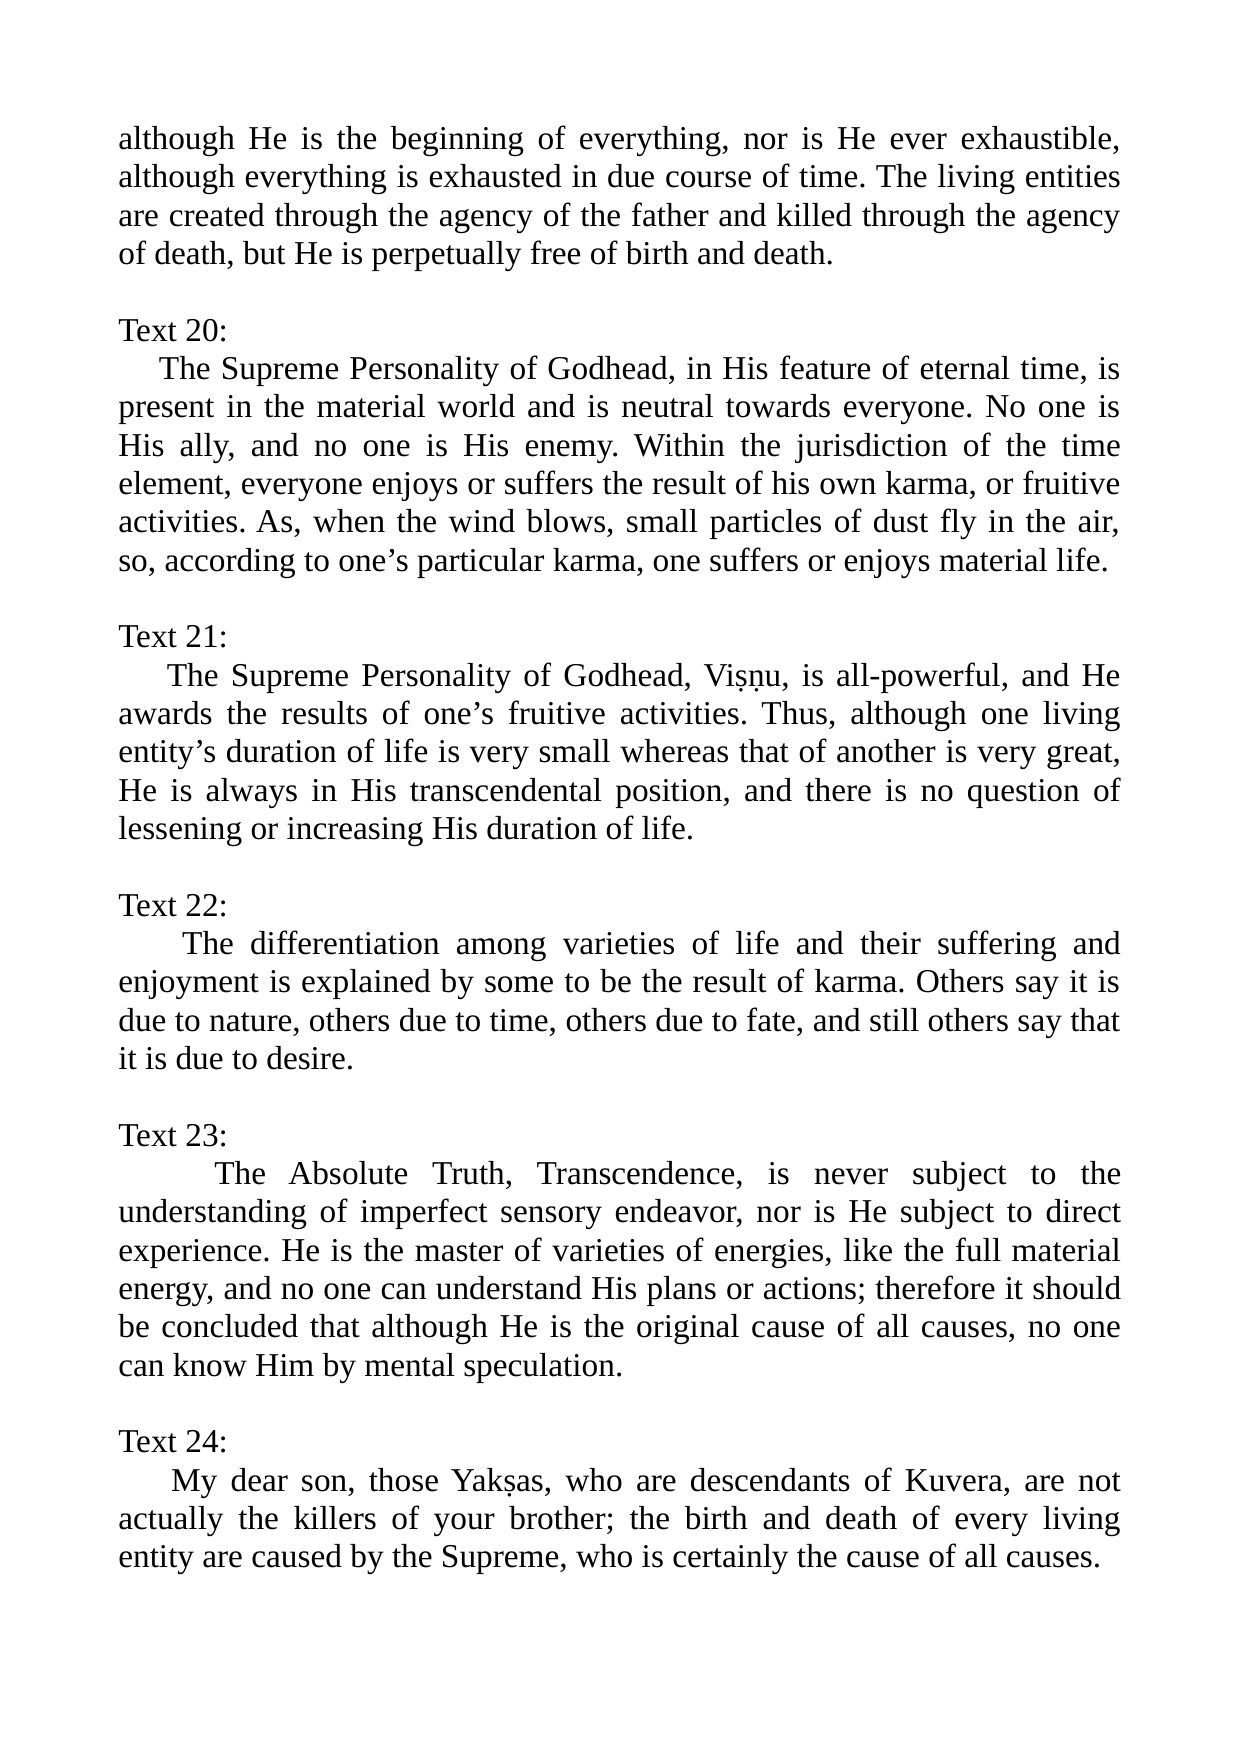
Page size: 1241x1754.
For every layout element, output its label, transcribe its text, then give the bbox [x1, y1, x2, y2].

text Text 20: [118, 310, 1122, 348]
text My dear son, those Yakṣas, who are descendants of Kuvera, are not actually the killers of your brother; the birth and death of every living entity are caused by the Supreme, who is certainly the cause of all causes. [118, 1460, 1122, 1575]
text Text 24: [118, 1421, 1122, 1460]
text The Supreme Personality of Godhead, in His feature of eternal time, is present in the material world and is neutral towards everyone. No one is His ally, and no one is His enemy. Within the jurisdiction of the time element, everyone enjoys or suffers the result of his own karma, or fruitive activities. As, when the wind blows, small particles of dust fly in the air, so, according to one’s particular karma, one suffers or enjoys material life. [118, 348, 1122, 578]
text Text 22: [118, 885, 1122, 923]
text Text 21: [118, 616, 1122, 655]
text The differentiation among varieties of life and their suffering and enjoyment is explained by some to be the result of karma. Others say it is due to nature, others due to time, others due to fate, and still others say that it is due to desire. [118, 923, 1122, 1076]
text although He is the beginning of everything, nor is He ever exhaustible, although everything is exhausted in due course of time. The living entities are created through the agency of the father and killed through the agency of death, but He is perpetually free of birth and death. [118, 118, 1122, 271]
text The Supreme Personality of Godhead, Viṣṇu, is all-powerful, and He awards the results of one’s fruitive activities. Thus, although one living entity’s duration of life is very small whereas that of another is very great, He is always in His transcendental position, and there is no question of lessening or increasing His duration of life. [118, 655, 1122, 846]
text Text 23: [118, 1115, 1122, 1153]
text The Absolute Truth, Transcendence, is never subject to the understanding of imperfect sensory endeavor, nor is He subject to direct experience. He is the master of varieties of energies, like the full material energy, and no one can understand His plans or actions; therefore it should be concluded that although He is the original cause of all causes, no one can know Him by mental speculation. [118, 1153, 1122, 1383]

* * *

### TASK DESCRIPTION:
Reproduce the listing with every "Supreme Personality of Godhead" replaced by "Lord" and nothing else changed. Leave out the picture.

### FULL SOLUTION:
Page size: 1241x1754.
For every layout element, output its label, transcribe its text, then give the bbox [x1, y1, x2, y2].

text Text 20: [118, 310, 1122, 348]
text My dear son, those Yakṣas, who are descendants of Kuvera, are not actually the killers of your brother; the birth and death of every living entity are caused by the Supreme, who is certainly the cause of all causes. [118, 1460, 1122, 1575]
text Text 24: [118, 1421, 1122, 1460]
text The Lord, in His feature of eternal time, is present in the material world and is neutral towards everyone. No one is His ally, and no one is His enemy. Within the jurisdiction of the time element, everyone enjoys or suffers the result of his own karma, or fruitive activities. As, when the wind blows, small particles of dust fly in the air, so, according to one’s particular karma, one suffers or enjoys material life. [118, 348, 1122, 578]
text Text 22: [118, 885, 1122, 923]
text Text 21: [118, 616, 1122, 655]
text The differentiation among varieties of life and their suffering and enjoyment is explained by some to be the result of karma. Others say it is due to nature, others due to time, others due to fate, and still others say that it is due to desire. [118, 923, 1122, 1076]
text although He is the beginning of everything, nor is He ever exhaustible, although everything is exhausted in due course of time. The living entities are created through the agency of the father and killed through the agency of death, but He is perpetually free of birth and death. [118, 118, 1122, 271]
text The Lord, Viṣṇu, is all-powerful, and He awards the results of one’s fruitive activities. Thus, although one living entity’s duration of life is very small whereas that of another is very great, He is always in His transcendental position, and there is no question of lessening or increasing His duration of life. [118, 655, 1122, 846]
text Text 23: [118, 1115, 1122, 1153]
text The Absolute Truth, Transcendence, is never subject to the understanding of imperfect sensory endeavor, nor is He subject to direct experience. He is the master of varieties of energies, like the full material energy, and no one can understand His plans or actions; therefore it should be concluded that although He is the original cause of all causes, no one can know Him by mental speculation. [118, 1153, 1122, 1383]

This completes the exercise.